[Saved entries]
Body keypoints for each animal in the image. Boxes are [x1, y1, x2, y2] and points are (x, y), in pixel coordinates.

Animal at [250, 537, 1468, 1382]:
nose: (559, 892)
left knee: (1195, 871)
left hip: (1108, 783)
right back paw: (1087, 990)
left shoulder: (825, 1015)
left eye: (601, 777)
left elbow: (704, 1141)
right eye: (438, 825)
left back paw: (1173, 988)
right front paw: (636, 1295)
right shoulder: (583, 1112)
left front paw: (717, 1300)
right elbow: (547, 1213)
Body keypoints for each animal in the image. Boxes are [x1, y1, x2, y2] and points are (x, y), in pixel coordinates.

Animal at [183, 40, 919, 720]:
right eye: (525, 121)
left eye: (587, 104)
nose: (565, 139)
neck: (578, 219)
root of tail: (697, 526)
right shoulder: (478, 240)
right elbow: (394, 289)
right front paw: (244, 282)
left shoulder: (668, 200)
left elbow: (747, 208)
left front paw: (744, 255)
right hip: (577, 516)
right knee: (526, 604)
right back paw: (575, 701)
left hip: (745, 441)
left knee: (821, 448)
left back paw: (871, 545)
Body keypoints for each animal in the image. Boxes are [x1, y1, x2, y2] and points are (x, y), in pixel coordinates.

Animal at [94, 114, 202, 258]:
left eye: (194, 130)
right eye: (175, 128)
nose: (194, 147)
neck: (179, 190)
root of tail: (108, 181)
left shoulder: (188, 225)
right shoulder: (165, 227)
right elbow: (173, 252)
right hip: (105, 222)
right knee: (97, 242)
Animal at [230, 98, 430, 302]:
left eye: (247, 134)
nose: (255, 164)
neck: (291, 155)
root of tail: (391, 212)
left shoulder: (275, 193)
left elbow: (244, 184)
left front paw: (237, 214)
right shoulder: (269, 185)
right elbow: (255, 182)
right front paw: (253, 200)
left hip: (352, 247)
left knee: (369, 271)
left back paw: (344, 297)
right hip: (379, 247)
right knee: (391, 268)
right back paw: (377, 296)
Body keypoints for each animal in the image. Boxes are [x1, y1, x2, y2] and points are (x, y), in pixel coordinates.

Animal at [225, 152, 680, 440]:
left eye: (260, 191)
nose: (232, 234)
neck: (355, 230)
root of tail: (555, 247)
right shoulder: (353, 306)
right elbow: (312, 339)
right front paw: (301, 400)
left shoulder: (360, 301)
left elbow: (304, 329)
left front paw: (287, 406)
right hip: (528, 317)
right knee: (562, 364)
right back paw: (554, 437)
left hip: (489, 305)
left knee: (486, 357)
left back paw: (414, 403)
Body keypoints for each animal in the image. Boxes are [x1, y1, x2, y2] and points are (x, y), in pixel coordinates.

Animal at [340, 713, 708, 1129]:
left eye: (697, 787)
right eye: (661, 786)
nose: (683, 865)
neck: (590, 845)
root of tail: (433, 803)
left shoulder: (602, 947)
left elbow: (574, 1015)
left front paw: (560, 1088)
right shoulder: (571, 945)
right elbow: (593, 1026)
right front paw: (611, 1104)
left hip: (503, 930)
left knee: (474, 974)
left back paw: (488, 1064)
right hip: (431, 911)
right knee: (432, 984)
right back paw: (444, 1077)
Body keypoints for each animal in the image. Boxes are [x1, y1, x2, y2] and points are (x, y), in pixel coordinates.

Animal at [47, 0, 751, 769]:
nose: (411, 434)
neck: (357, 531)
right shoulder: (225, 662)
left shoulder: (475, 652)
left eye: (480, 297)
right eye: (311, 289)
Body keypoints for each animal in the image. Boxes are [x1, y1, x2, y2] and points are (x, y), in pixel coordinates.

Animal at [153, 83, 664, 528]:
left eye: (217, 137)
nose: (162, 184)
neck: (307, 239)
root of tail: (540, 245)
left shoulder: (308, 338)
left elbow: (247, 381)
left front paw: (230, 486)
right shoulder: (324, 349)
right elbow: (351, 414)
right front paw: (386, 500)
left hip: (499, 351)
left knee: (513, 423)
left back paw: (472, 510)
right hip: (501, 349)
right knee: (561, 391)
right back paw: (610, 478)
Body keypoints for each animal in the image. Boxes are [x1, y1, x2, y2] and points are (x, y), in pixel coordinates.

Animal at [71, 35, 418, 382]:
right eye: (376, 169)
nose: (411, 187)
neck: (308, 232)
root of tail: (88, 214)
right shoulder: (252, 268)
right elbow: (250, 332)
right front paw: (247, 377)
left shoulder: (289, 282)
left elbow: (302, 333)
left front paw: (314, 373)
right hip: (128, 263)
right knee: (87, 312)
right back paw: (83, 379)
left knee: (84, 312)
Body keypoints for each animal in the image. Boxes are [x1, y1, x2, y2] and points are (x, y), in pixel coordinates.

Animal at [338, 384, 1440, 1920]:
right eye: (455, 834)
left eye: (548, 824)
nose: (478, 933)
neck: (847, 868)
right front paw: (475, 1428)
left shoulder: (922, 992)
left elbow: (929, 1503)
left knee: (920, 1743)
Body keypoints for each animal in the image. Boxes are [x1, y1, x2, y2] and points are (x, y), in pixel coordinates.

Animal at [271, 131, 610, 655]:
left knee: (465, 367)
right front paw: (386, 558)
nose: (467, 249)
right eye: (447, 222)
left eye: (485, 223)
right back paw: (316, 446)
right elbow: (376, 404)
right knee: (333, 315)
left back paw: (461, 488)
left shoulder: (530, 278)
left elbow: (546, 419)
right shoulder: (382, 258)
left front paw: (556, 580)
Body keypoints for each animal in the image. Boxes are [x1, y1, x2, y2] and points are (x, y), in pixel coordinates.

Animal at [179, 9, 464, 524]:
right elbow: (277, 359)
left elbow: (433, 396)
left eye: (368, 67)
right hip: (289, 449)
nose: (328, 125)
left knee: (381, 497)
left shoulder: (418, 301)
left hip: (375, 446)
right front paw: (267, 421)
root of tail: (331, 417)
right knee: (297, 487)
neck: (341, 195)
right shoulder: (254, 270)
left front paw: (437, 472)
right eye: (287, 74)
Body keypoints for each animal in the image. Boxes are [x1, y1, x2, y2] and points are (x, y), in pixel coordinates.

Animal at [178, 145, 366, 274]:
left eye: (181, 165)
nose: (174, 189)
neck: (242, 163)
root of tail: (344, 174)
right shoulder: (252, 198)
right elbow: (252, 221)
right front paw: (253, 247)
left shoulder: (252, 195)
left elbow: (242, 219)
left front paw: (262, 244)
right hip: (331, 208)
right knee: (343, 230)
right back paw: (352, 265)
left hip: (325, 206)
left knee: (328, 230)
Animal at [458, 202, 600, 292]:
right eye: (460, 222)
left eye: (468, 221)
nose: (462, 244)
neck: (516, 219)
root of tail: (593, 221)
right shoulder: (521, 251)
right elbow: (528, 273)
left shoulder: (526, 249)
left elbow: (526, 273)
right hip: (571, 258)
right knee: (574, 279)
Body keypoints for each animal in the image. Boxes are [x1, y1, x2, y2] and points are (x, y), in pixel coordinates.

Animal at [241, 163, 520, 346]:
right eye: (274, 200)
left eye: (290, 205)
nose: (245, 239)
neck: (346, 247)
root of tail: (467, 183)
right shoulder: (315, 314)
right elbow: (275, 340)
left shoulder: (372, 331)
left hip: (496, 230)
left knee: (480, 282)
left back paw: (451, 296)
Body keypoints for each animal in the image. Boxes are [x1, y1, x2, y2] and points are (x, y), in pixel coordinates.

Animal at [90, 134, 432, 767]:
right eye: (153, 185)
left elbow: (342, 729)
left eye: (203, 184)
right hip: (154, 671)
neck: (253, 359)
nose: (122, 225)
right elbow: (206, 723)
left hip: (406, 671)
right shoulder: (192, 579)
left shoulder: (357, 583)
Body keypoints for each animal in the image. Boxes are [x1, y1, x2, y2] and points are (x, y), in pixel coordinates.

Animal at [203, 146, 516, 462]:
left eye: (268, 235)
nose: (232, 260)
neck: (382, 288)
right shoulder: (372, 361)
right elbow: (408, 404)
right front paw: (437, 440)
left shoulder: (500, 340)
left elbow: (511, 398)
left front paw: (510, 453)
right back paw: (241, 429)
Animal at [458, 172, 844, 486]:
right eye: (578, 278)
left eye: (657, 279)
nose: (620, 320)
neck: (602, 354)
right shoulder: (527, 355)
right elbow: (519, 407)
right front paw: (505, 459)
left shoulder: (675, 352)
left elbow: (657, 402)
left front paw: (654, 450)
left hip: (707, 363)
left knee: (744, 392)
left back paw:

EXERCISE REQUIREMENTS:
All lines above from the line with "left front paw: (560, 1088)" through the line with "right back paw: (444, 1077)", both included, are to be set down exactly, with nothing else.

ANSWER:
left front paw: (560, 1088)
right shoulder: (571, 945)
right elbow: (593, 1026)
right front paw: (611, 1104)
left hip: (503, 930)
left knee: (474, 974)
left back paw: (488, 1064)
right hip: (431, 911)
right knee: (432, 984)
right back paw: (444, 1077)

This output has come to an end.